“You deserve the world, Amelia,” he says, leaning down to brush his mouth over mine. “I’ll give it to you on a platter.”
I nibble his bottom lip before pushing back to look at him. “You already have.”
“Fuuuck,” he groans when I start stroking him, loving the feel of him in my hands and the way his eyes darken. The sound he makes as I work him over with my hand. I push up and rub my sensitive nipples against his shirt, burying my face in his neck and licking at his skin, losing myself in his scent.
“I used to think about this all the time in my apartment,” I confess, using his precum to slick my hand. “I would run into you in the hallway and blabber like an idiot, then hurry into my apartment, prepare a bath, and touch myself to thoughts of you.”
His breathing grows ragged. “How long?”
“The entire time I’ve known you,” I whisper. “Doesn’t that make me weird?”
“If it does then let’s be weird together, because I did the exact same thing.” He nudges my hand away and, in a flash, I find myself spun around and with my back to the wall. He grips my knee and brings it to his hip, lining his cock with my sex. “We don’t have to imagine anymore when we can have the real thing.”
“Oh,” I gasp when I feel the press of his cock, and my eyes flutter closed as he inches into me. Filling me. Stretching me with his massive girth. “Hawk—”
“No, don’t close your eyes,” he rasps, forcing them to snap open and focus on his. “Keep looking at me. You’re not alone in your bathtub anymore. I’m here. In the room with you. Touching you.”
“Yes,” I whimper, grabbing his shoulders when he starts rocking into me. It takes real effort to keep my eyes open but I do, and I keep them on him. Soaking in every violent shudder, every fevered groan and soft but heated caress.
It’s slow.
And it’s loving.
Miles apart from the feral ride back at the music hall. This time, our lovemaking is full of promise and affection, and when we come apart, it happens nearly at the same time. Our pleasured sounds echo in the bathroom as we renew our marriage vows without words.
As we rewrite fresh ones.
Later, when our bodies are no longer singing from the sex and we’re soaking in the tub, I allow myself to relax and re-live the day. Heck, this has been the best day, week, and year of my life.
“I have one more thing for you,” Hawk says when I start drifting.
“You’ve already given me enough presents,” I hum lazily. “You’re really making me look bad in this relationship.”
He chuckles and I watch as he reaches for his pants and searches through the pockets until he finds what he’s looking for. I gasp when I see the box, and when he opens it to reveal a ring with a center ruby, tears crowd my eyes.
He does know me.
But how?
“I overheard you talking to Wren about your grandfather,” he says, taking the ring out of the box and lifting it, the red gleaming dangerously against the light. “I didn’t mean to eavesdrop, but I heard you mention that ruby is your birthstone. Something else you share with your grandfather.”
“So you went out and bought me a ring?” I sniff, the tears spilling down my cheeks. “I think I’m the one who saved a nation in a past life.”
I offer my hand and he slides the ring on, a perfect fit. Like everything else about us. “I love you,” I say, turning my head to brush my mouth over his, my heart swelling with more affection than I thought one could have for another. “You’re everything to me.”
“I love you,” he says, returning the kiss that fast turns heated. Soon, we’re making love again in the tub, once again renewing our vows. Rewriting them again and again.
Epilogue
Five Months Later
Hawk
Her fingers grip my hand so tight that I’m certain they’re cutting off blood circulation, but I do nothing to stop her. I, more than anyone, understand her anxiety. This is the moment my wife has been obsessing and stressing over for days. Weeks, even, but it’s not just her. The courtroom air hangs thick and heavy with anxiety, and each tick of the clock on the wall only works to add to that anxiety. Every rustle of paper, cough, or creak of a wooden chair only works to amplify the tension in the room.

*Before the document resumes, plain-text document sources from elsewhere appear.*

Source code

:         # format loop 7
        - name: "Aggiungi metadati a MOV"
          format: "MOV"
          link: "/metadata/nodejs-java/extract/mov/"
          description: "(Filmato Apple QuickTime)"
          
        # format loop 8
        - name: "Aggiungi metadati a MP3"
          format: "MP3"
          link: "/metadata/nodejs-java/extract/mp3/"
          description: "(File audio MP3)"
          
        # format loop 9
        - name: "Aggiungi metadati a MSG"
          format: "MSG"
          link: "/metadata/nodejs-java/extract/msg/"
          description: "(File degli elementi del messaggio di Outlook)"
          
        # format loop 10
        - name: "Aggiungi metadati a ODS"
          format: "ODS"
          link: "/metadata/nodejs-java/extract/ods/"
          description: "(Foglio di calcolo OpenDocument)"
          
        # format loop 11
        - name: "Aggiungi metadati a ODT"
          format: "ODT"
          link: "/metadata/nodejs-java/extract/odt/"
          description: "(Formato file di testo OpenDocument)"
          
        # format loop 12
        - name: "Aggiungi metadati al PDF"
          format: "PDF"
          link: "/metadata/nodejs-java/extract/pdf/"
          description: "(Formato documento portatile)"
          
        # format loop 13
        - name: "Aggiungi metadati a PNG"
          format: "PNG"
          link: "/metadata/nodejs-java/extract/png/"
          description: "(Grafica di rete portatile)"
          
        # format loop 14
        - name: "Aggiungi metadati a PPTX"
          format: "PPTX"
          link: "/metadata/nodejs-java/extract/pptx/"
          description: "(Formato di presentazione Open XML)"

My gaze flickers to my daughter. At seven months old, she’s still so tiny and every bit as beautiful, and this moment is about her. All this fear and anxiety are because everyone in here cares about her. I turn to look at the gallery where our family sits, a sea of worried faces that mirror my wife’s expression when I turn back to her.

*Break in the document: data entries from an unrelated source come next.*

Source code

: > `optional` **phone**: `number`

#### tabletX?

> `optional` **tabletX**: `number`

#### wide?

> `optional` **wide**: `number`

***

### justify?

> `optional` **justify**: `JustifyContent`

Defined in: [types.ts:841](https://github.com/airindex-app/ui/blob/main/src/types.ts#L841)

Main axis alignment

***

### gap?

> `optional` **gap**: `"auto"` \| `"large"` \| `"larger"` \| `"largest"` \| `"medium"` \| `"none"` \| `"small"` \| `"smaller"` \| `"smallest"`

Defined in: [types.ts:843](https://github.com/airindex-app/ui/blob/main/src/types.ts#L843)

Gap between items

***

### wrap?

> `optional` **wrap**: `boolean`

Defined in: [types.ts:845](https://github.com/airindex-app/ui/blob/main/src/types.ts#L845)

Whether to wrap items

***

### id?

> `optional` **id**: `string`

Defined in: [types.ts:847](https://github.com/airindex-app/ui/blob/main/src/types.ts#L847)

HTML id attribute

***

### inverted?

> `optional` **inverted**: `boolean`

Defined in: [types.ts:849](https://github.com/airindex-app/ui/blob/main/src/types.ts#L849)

Last night was especially hard for her. “What if my age raises concern?” she asked me, pacing anxiously in our bedroom. “I mean, I’m old enough to vote, drink, and drive. Old enough to get married and have kids, but…I read a case about a twenty-two-year-old in another state where the judge deniedadoption, stating that she lacked maturity and stability. What if that happens tomorrow in court?”